Diaper changes are becoming more of a challenge, as she is determined to flip onto her hands and knees before I get a chance to attach the clean diaper. I left her strapped onto the table while washing my hands the other day, and returned to find her out from under the strap, sitting on her knees, hands on the railing, looking into the room. I don’t leave her alone on the table anymore. There’s a teddy bear mobile hanging over the changing table, and she loves to grab one of the bears and thrash it with abandon, which sets the whole mobile swinging wildly.
Both bottom teeth, and the right eyetooth and front tooth are in. What an odd order. Looks like she’s gotta be different – just like her mama. The left eyetooth is just breaking through the gum, and the left front tooth isn’t far behind. She’s a toothy girl. She still loves to grind her teeth together. It still makes the hairs on my arms stand on end. The boob biting has once again been conquered, although she occasionally gives me a little nip. And she knows what she’s doing, because she always looks straight at me with an evil glint in her eye. She continues to be an unabashed nipple pincher.
We are in the process of writing a will and doing estate planning. It’s horrible to think about one or both of us dying, but it’s necessary. The hardest part is to think of someone else raising M. No one will parent her exactly the way we do, and dammit, we’re the best parents in the world! Seriously, though, I’ve done a lot of work to become the person and parent I want to be, and there just isn’t a suitable substitute. And in addition to parenting skills, the chosen one also has to love M, because she deserves all the love she can get. So we finally settled on R’s parents. Their parenting skills leave something to be desired, but they have shown a willingness and ability to learn and change. And their love for her is unconditional and boundless. Hopefully this scenario will never come to pass, but we feel it would be irresponsible to not plan for it.

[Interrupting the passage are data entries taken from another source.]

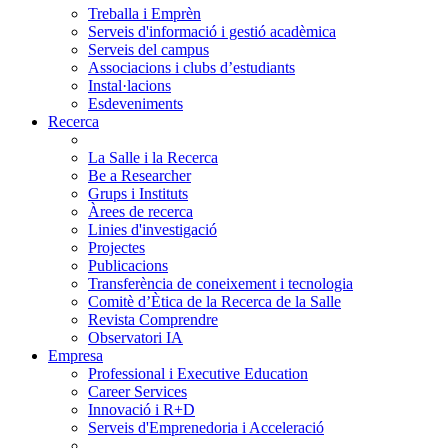
Treballa i Emprèn
Serveis d'informació i gestió acadèmica
Serveis del campus
Associacions i clubs d’estudiants
Instal·lacions
Esdeveniments
Recerca
La Salle i la Recerca
Be a Researcher
Grups i Instituts
Àrees de recerca
Linies d'investigació
Projectes
Publicacions
Transferència de coneixement i tecnologia
Comitè d’Ètica de la Recerca de la Salle
Revista Comprendre
Observatori IA
Empresa
Professional i Executive Education
Career Services
Innovació i R+D
Serveis d'Emprenedoria i Acceleració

Another big part of that planning is financial, and I now know far more about life insurance, revocable trusts, irrevocable trusts, marital trusts, family trusts, trustees, personal representatives and estate law than I ever cared to. And I still feel like I don’t understand half of it. I just hope our attorney knows what she’s doing.
I’m finding our sleep struggles to be a big challenge, and once again, I am forced to examine myself. It’s easy to blame M for everything, and get frustrated and angry, but I honestly believe a part of the problem lies with me. I like having control over myself and my life (okay, over everything), and that just isn’t very compatible with having a young baby. I get so angry when she won’t do what I want her to do, sleep when I want her to sleep, sleep how I want her to sleep. I come from a long line of fucked up people, and I knew that giving M space to be herself was going to be my biggest challenge as a parent. I didn’t begin to fathom, however, the myriad ways this would manifest itself. M takes me to school every day, and one of my greatest fears is that I’m going to fail at these lessons. I owe it to myself and her to do the very best I can. I just hope it will be good enough.
I often find myself telling her how beautiful she is, and although I think my baby is physically beautiful – what mother doesn’t? – that’s not what I mean. Whether she’s mad or sad or happy, she is so at home in her skin – a state I’ve been struggling to achieve for many years. I am humbled by the beauty of her spirit, and although it isn’t always easy, I strive to create a safe and nurturing environment so it can flourish.
I love you M, and I hope your spirit always contains the joy and openness that fills it today.
(Edited to add my darling husband’s comments:
“Noun 1. eye tooth - one of the four pointed conical teeth (two in each jaw) located between the incisors and the premolars.
IT’S NOT AN EYE TOOTH!”
Okay, okay. Her right two incisors are in. Sheesh.)